[Problems to solve]
1. For each statement about the post on being a bed person below, say yes or no depending on whether it agrees with the text, and quote the words that decide it. (a) The writer has given the car a name. (b) The writer is finishing an MFA in Writing for Screen and Television. (c) The writer has one job.
2. Sum up the post about being a bed person in two sentences.

[Excerpt]
_ _ _ _ _ _ _
Happy Easter, people. If you’re avoiding family and creeping on the Internet, your Easter is about to get a lot better because the hilarious Jillian Lorraine wants to talk about being a bed person today. I’m totally a bed person.
There are many kinds of people in this world. Introverts and extroverts. Animals lovers and those who seek therapy after touching a dog’s collar. Bed people and non-bed people.
In general, I fall into the categories of introvert, therapy, and bed people.
Also, yes, “bed people” is a term I just came up with. What are we thinking of it?
I absolutely adore my bed, so much so that while some people name their cars, my trusty old Corolla remains nameless and my bed goes by “The Marshmallow.”
Isn’t she lovely?
The Marshmallow is the first bed that was ever truly “mine.” Before she came into my life I’d had a series of beds, but none I had ever picked out, customized, and generally loved like I love The Marshmallow. I had my growing up bed. I had my college dorm beds (read: pain machines of death). I’ve also had random apartment beds (always frightening, best not to think about those too long).
But The Marshmallow was the first time in my adult life where I needed to buy a bed.
And so I went for the dream.
The marshmallow fluff, whipped topping plus 11 pillows sort of dream. It worked.
And in the process I became a bed person.
A bed person is someone who prefers to do everything in their bed. Eat, sleep, read, write, generally conquer the world—all of these things are best accomplished from the safety and comfort of The Marshmallow.
At least that’s what a bed person would tell you.
And I’m a bed person.
A few months ago, my friend eagerly forwarded me this article about how NASA was paying people $18,000 to live in their beds for 70 days and my initial thought was “DREAM JOB. SIGN ME UP. NO ONE IS MORE QUALIFIED.” Then, of course, I read about it and some of the side effects and requirements, and like most dreams, that one had to die a bitter death with tears.
But for a minute, I thought this bed person thing could really mean something here. Get my life somewhere, if you know what I mean.
About this point in the post you’re probably thinking I’m the laziest, unhealthiest person to ever live. And the truth is, maybe sometimes I can be a bit lazy, but I’m actually a fairly productive individual. I’m finishing up my MFA in Writing for Screen and Television. (So look! I can complete degrees that hold no bearing in the real world!) I have two jobs. I like to go on walks. Sometimes I even socialize like a good 20-something in LA does.
_ _ _ _ _ _ _
[Data extract]

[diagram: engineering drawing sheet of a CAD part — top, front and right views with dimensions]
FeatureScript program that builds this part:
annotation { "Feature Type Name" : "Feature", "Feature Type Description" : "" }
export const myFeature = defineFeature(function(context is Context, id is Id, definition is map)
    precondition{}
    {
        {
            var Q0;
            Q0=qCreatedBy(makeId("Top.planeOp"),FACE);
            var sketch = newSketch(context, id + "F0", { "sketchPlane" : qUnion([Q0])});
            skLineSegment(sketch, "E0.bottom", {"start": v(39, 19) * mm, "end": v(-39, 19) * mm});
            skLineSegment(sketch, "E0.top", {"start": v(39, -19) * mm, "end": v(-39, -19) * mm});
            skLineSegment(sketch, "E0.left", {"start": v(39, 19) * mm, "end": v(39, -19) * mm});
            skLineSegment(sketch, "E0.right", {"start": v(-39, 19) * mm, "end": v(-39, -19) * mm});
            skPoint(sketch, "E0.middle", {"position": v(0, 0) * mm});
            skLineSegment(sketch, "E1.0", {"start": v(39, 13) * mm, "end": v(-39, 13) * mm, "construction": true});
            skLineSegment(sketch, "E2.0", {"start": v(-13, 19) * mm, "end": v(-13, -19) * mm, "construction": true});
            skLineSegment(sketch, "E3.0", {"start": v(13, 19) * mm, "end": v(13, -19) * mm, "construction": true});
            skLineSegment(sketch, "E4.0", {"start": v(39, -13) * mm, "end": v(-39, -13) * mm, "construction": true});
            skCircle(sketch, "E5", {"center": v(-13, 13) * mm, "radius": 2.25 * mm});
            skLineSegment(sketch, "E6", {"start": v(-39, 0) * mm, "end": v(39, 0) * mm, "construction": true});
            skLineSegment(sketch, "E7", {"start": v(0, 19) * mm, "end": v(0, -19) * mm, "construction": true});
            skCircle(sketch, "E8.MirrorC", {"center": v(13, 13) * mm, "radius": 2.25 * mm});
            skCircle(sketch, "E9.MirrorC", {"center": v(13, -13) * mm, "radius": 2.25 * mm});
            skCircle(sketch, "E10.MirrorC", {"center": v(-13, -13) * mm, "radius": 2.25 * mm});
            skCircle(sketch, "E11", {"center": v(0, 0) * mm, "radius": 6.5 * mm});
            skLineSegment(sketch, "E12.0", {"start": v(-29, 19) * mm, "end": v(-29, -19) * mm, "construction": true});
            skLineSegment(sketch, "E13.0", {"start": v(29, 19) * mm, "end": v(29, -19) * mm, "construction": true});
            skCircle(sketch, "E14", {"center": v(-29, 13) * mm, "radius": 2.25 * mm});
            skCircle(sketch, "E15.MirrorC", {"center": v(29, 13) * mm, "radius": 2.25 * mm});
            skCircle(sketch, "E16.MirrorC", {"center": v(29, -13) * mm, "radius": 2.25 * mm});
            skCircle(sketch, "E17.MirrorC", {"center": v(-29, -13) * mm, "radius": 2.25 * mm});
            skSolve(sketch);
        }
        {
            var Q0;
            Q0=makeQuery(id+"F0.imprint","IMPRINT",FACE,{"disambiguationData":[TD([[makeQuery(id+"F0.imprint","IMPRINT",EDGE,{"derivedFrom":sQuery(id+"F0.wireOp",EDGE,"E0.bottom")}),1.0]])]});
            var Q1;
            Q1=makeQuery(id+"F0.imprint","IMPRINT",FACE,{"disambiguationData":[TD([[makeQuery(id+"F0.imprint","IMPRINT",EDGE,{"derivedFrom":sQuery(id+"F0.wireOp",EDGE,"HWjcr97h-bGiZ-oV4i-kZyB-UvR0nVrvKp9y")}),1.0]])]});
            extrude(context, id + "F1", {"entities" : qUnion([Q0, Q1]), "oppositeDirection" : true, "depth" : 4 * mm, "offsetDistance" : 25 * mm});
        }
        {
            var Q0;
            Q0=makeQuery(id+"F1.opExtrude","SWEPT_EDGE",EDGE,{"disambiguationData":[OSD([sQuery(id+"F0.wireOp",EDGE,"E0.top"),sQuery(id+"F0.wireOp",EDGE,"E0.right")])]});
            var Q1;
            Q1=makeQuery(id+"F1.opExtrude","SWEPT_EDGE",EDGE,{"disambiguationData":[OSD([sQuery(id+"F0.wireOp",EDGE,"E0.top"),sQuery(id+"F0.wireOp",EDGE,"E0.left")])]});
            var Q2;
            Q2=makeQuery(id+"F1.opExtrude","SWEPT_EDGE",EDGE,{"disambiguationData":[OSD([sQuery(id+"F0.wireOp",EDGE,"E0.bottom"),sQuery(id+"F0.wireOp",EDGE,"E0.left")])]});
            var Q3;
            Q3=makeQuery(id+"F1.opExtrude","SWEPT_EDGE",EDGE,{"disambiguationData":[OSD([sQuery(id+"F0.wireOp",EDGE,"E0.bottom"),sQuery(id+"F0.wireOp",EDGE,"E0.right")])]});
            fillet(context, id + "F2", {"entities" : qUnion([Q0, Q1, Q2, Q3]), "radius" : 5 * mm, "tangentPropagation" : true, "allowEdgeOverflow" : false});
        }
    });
_ _ _ _ _ _ _
[Results for the exercise]
1.
(a) No: "my trusty old Corolla remains nameless"
(b) Yes: "I’m finishing up my MFA in Writing for Screen and Television."
(c) No: "I have two jobs."

2. The writer is a "bed person," someone who prefers to do everything in bed, and adores a bed named "The Marshmallow," the first bed the writer ever truly picked out and loved. After briefly seeing a NASA offer to pay people to live in bed as a dream job, the writer insists on being fairly productive: finishing an MFA, working two jobs, going on walks and sometimes socializing.